- _Assignment_: In your transcription, keep every record exact and leave out the pictures.

*** Data supplied Section Begins ***

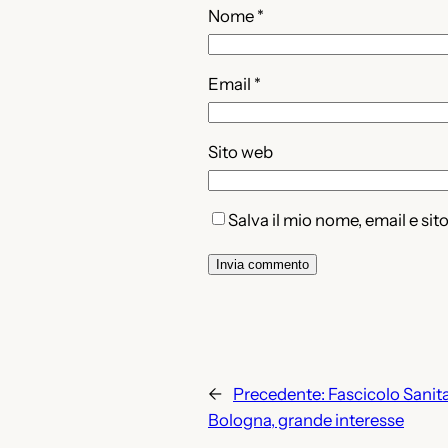
Nome
*
Email
*
Sito web
Salva il mio nome, email e si
←
Precedente:
Fascicolo Sanita
Bologna, grande interesse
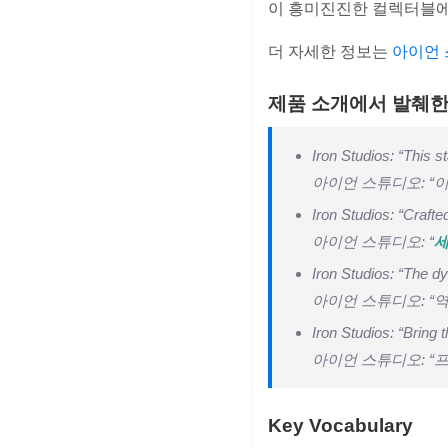
이 흥미진진한 컬렉터블에 
더 자세한 정보는
아이언 
제품 소개에서 발췌한
Iron Studios: “This s
아이언 스튜디오: “
Iron Studios: “Crafte
아이언 스튜디오: “
세
Iron Studios: “The 
아이언 스튜디오: “
Iron Studios: “Bring 
아이언 스튜디오: 
Key Vocabulary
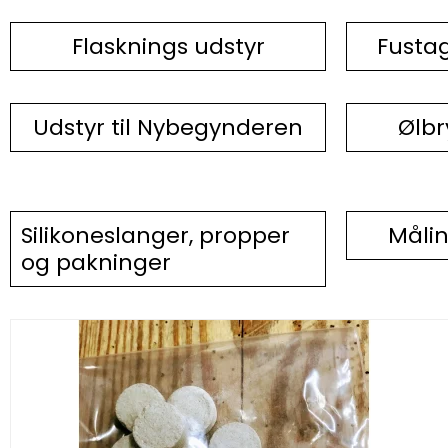
Flasknings udstyr
Fustag
Udstyr til Nybegynderen
Ølbr
Silikoneslanger, propper
Måli
og pakninger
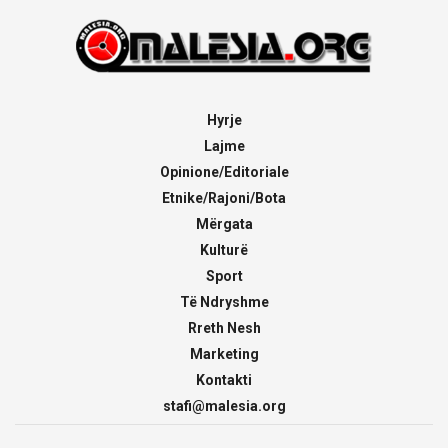
Hyrje
Lajme
Opinione/Editoriale
Etnike/Rajoni/Bota
Mërgata
Kulturë
Sport
Të Ndryshme
Rreth Nesh
Marketing
Kontakti
stafi@malesia.org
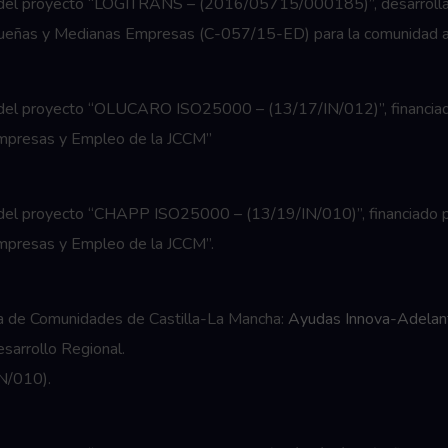
cio del proyecto “LOGITRANS – (2016/05715/000185)”, desarroll
ueñas y Medianas Empresas (C-057/15-ED) para la comunidad au
io del proyecto “OLUCARO ISO25000 – (13/17/IN/012)”, financiad
 Empresas y Empleo de la JCCM”
o del proyecto “CHAPP ISO25000 – (13/19/IN/010)”, financiado p
 Empresas y Empleo de la JCCM”.
ta de Comunidades de Castilla-La Mancha:
Ayudas Innova-Adelan
sarrollo Regional.
N/010).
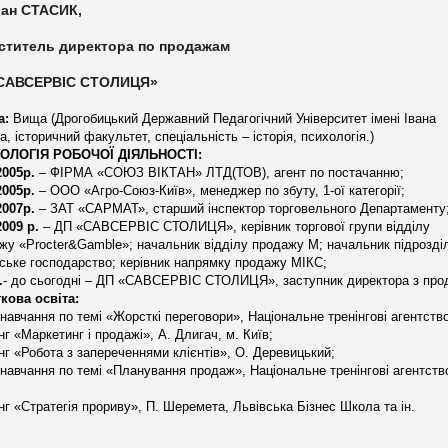
ан СТАСИК,
ститель директора по продажам
САВСЕРВІС СТОЛИЦЯ»
а:
Вища (Дрогобицький Державний Педагогічний Університет імені Івана
а, історичний факультет, спеціальність – історія, психологія.)
ОЛОГІЯ РОБОЧОЇ ДІЯЛЬНОСТІ:
2005р.
– ФІРМА «СОЮЗ ВІКТАН» ЛТД(ТОВ), агент по постачанню;
2005р.
– ООО «Агро-Союз-Київ», менеджер по збуту, 1-ої категорії;
2007р.
– ЗАТ «САРМАТ», старший інспектор торговельного Департаменту
2009 р.
–
ДП
«САВСЕРВІС СТОЛИЦЯ», керівник торгової групи відділу
жу «
Procter
&
Gamble
»; начальник відділу продажу
М
; начальник підрозді
ське господарство;
керівник напрямку продажу МІКС;
.
- до сьогодні –
ДП
«САВСЕРВІС СТОЛИЦЯ», заступник директора з про
кова освіта:
навчання по темі «Жорсткі переговори», Національне тренінгові агентст
нг
«Маркетинг
і
продажі
», А. Длигач, м. Київ;
нг
«Робота з запереченнями клієнтів», О.
Деревицький
;
навчання по темі «
Планування
продаж
», Національне тренінгові агентств
нг
«
Стратегія
прориву
», П.
Шеремета
,
Львівська
Бізнес
Школа та
ін.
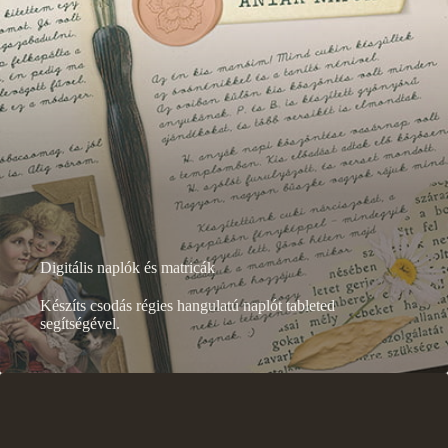
Digitális naplók és matricák
Készíts csodás régies hangulatú naplót tableted
segítségével.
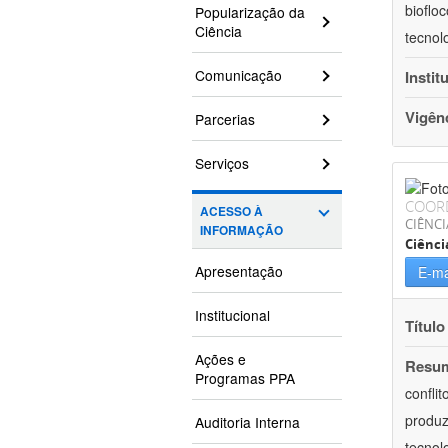
bioflo
Popularização da
Ciência
tecnol
Comunicação
Instit
Vigên
Parcerias
Serviços
COOR
ACESSO À
CIÊNC
INFORMAÇÃO
Ciênci
Apresentação
E-ma
Institucional
Título
Ações e
Resu
Programas PPA
confli
produz
Auditoria Interna
tecnol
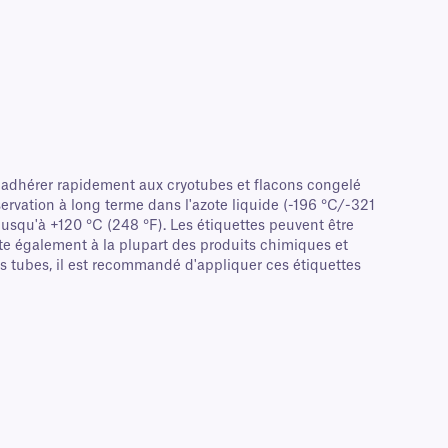
 adhérer rapidement aux cryotubes et flacons congelé
servation à long terme dans l'azote liquide (-196 °C/-321
 jusqu'à +120 °C (248 °F). Les étiquettes peuvent être
ste également à la plupart des produits chimiques et
es tubes, il est recommandé d'appliquer ces étiquettes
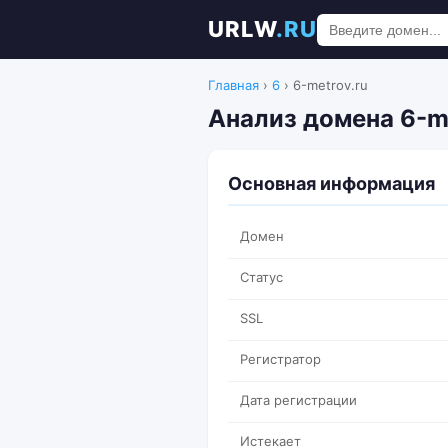
URLW
.RU
Главная
›
6
›
6-metrov.ru
Анализ домена 6-me
Основная информация
Домен
Статус
SSL
Регистратор
Дата регистрации
Истекает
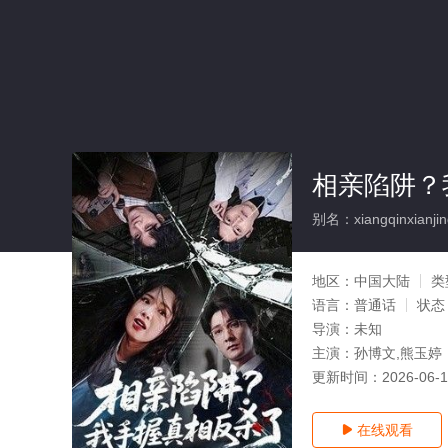
相亲陷阱？
别名：xiangqinxianjin
地区：
中国大陆
类
语言：
普通话
状态
导演：
未知
主演：
孙博文,熊玉婷
更新时间：
2026-06-
在线观看

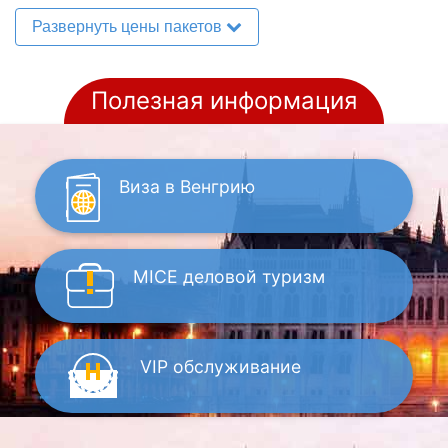
Развернуть цены пакетов
Полезная информация
Виза
в Венгрию
MICE
деловой туризм
VIP
обслуживание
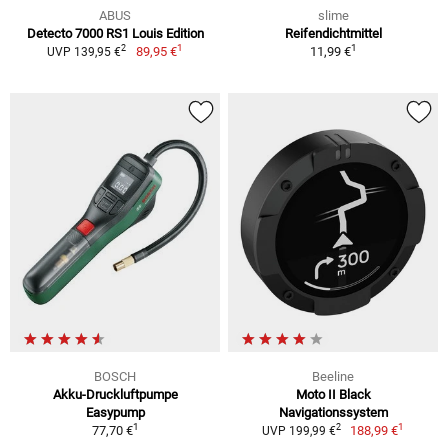
ABUS
slime
Detecto 7000 RS1 Louis Edition
Reifendichtmittel
1
1
2
89,95 €
11,99 €
UVP 139,95 €
BOSCH
Beeline
Akku-Druckluftpumpe
Moto II Black
Easypump
Navigationssystem
1
1
2
77,70 €
188,99 €
UVP 199,99 €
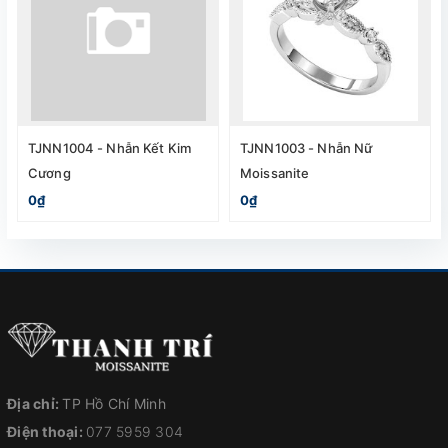
TJNN1004 - Nhẫn Kết Kim
TJNN1003 - Nhẫn Nữ
Cương
Moissanite
0₫
0₫
Địa chỉ:
TP Hồ Chí Minh
Điện thoại:
077 5959 304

*** Data supplied Section Ends ***

- _Written answer_:
Nome
*
Email
*
Sito web
Salva il mio nome, email e si
←
Precedente:
Fascicolo Sanita
Bologna, grande interesse
이 흥미진진한 컬렉터블에 
더 자세한 정보는
아이언 
제품 소개에서 발췌한
Iron Studios: “This s
아이언 스튜디오: “
Iron Studios: “Crafte
아이언 스튜디오: “
세
Iron Studios: “The 
아이언 스튜디오: “
Iron Studios: “Bring 
아이언 스튜디오: 
Key Vocabulary
Flasknings udstyr
Fustag
Udstyr til Nybegynderen
Ølbr
Silikoneslanger, propper
Måli
og pakninger
Hyrje
Lajme
Opinione/Editoriale
Etnike/Rajoni/Bota
Mërgata
Kulturë
Sport
Të Ndryshme
Rreth Nesh
Marketing
Kontakti
stafi@malesia.org
cio del proyecto “LOGITRANS – (2016/05715/000185)”, desarroll
ueñas y Medianas Empresas (C-057/15-ED) para la comunidad au
io del proyecto “OLUCARO ISO25000 – (13/17/IN/012)”, financiad
 Empresas y Empleo de la JCCM”
o del proyecto “CHAPP ISO25000 – (13/19/IN/010)”, financiado p
 Empresas y Empleo de la JCCM”.
ta de Comunidades de Castilla-La Mancha:
Ayudas Innova-Adelan
sarrollo Regional.
N/010).
ан СТАСИК,
ститель директора по продажам
САВСЕРВІС СТОЛИЦЯ»
а:
Вища (Дрогобицький Державний Педагогічний Університет імені Івана
а, історичний факультет, спеціальність – історія, психологія.)
ОЛОГІЯ РОБОЧОЇ ДІЯЛЬНОСТІ:
2005р.
– ФІРМА «СОЮЗ ВІКТАН» ЛТД(ТОВ), агент по постачанню;
2005р.
– ООО «Агро-Союз-Київ», менеджер по збуту, 1-ої категорії;
2007р.
– ЗАТ «САРМАТ», старший інспектор торговельного Департаменту
2009 р.
–
ДП
«САВСЕРВІС СТОЛИЦЯ», керівник торгової групи відділу
жу «
Procter
&
Gamble
»; начальник відділу продажу
М
; начальник підрозді
ське господарство;
керівник напрямку продажу МІКС;
.
- до сьогодні –
ДП
«САВСЕРВІС СТОЛИЦЯ», заступник директора з про
кова освіта:
навчання по темі «Жорсткі переговори», Національне тренінгові агентст
нг
«Маркетинг
і
продажі
», А. Длигач, м. Київ;
нг
«Робота з запереченнями клієнтів», О.
Деревицький
;
навчання по темі «
Планування
продаж
», Національне тренінгові агентств
нг
«
Стратегія
прориву
», П.
Шеремета
,
Львівська
Бізнес
Школа та
ін.
Digitális naplók és matricák
Készíts csodás régies hangulatú naplót tableted
segítségével.
bioflo
Popularização da
Ciência
tecnol
Comunicação
Instit
Vigên
Parcerias
Serviços
COOR
ACESSO À
CIÊNC
INFORMAÇÃO
Ciênci
Apresentação
E-ma
Institucional
Título
Ações e
Resu
Programas PPA
confli
produz
Auditoria Interna
tecnol
 adhérer rapidement aux cryotubes et flacons congelé
servation à long terme dans l'azote liquide (-196 °C/-321
 jusqu'à +120 °C (248 °F). Les étiquettes peuvent être
ste également à la plupart des produits chimiques et
es tubes, il est recommandé d'appliquer ces étiquettes
URLW
.RU
Главная
›
6
›
6-metrov.ru
Анализ домена 6-me
Основная информация
Домен
Статус
SSL
Регистратор
Дата регистрации
Истекает
相亲陷阱？
别名：xiangqinxianjin
地区：
中国大陆
类
语言：
普通话
状态
导演：
未知
主演：
孙博文,熊玉婷
更新时间：
2026-06-
在线观看

Развернуть цены пакетов
Полезная информация
Виза
в Венгрию
MICE
деловой туризм
VIP
обслуживание
ABUS
slime
Detecto 7000 RS1 Louis Edition
Reifendichtmittel
1
1
2
89,95 €
11,99 €
UVP 139,95 €
BOSCH
Beeline
Akku-Druckluftpumpe
Moto II Black
Easypump
Navigationssystem
1
1
2
77,70 €
188,99 €
UVP 199,99 €
TJNN1004 - Nhẫn Kết Kim
TJNN1003 - Nhẫn Nữ
Cương
Moissanite
0₫
0₫
Địa chỉ:
TP Hồ Chí Minh
Điện thoại:
077 5959 304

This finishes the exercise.